[Stored data]
Start of Block

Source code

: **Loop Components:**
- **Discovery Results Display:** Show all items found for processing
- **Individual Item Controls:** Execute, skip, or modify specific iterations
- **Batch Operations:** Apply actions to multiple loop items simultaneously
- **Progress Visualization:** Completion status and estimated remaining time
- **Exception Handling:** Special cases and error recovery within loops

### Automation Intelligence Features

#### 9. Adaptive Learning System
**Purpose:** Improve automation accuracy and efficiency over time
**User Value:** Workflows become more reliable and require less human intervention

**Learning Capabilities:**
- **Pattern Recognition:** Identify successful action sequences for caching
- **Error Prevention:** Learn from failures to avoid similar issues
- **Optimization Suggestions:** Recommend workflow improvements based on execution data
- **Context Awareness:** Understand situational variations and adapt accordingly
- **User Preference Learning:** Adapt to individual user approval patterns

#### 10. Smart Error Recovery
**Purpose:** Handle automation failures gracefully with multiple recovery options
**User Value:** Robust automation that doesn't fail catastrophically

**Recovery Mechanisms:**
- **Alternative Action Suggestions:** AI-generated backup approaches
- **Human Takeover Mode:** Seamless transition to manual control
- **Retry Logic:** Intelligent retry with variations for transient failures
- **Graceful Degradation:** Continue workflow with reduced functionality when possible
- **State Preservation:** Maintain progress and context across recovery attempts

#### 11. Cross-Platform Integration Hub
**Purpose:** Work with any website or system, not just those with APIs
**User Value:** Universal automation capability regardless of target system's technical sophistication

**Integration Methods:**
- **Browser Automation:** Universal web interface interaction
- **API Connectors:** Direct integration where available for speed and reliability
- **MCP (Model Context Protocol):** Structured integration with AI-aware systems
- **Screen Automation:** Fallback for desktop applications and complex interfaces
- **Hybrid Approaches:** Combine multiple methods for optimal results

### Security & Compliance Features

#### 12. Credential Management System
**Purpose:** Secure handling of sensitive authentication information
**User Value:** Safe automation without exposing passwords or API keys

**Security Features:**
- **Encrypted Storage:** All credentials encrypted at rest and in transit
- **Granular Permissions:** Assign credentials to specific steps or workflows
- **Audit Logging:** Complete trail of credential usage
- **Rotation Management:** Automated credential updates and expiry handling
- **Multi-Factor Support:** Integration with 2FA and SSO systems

End of Block

◆ **EXERCISE BRIEF**:
Print the listing above word for word, from its first line to its last.

◆ **ANSWER TO THIS EXERCISE**:
Source code

: **Loop Components:**
- **Discovery Results Display:** Show all items found for processing
- **Individual Item Controls:** Execute, skip, or modify specific iterations
- **Batch Operations:** Apply actions to multiple loop items simultaneously
- **Progress Visualization:** Completion status and estimated remaining time
- **Exception Handling:** Special cases and error recovery within loops

### Automation Intelligence Features

#### 9. Adaptive Learning System
**Purpose:** Improve automation accuracy and efficiency over time
**User Value:** Workflows become more reliable and require less human intervention

**Learning Capabilities:**
- **Pattern Recognition:** Identify successful action sequences for caching
- **Error Prevention:** Learn from failures to avoid similar issues
- **Optimization Suggestions:** Recommend workflow improvements based on execution data
- **Context Awareness:** Understand situational variations and adapt accordingly
- **User Preference Learning:** Adapt to individual user approval patterns

#### 10. Smart Error Recovery
**Purpose:** Handle automation failures gracefully with multiple recovery options
**User Value:** Robust automation that doesn't fail catastrophically

**Recovery Mechanisms:**
- **Alternative Action Suggestions:** AI-generated backup approaches
- **Human Takeover Mode:** Seamless transition to manual control
- **Retry Logic:** Intelligent retry with variations for transient failures
- **Graceful Degradation:** Continue workflow with reduced functionality when possible
- **State Preservation:** Maintain progress and context across recovery attempts

#### 11. Cross-Platform Integration Hub
**Purpose:** Work with any website or system, not just those with APIs
**User Value:** Universal automation capability regardless of target system's technical sophistication

**Integration Methods:**
- **Browser Automation:** Universal web interface interaction
- **API Connectors:** Direct integration where available for speed and reliability
- **MCP (Model Context Protocol):** Structured integration with AI-aware systems
- **Screen Automation:** Fallback for desktop applications and complex interfaces
- **Hybrid Approaches:** Combine multiple methods for optimal results

### Security & Compliance Features

#### 12. Credential Management System
**Purpose:** Secure handling of sensitive authentication information
**User Value:** Safe automation without exposing passwords or API keys

**Security Features:**
- **Encrypted Storage:** All credentials encrypted at rest and in transit
- **Granular Permissions:** Assign credentials to specific steps or workflows
- **Audit Logging:** Complete trail of credential usage
- **Rotation Management:** Automated credential updates and expiry handling
- **Multi-Factor Support:** Integration with 2FA and SSO systems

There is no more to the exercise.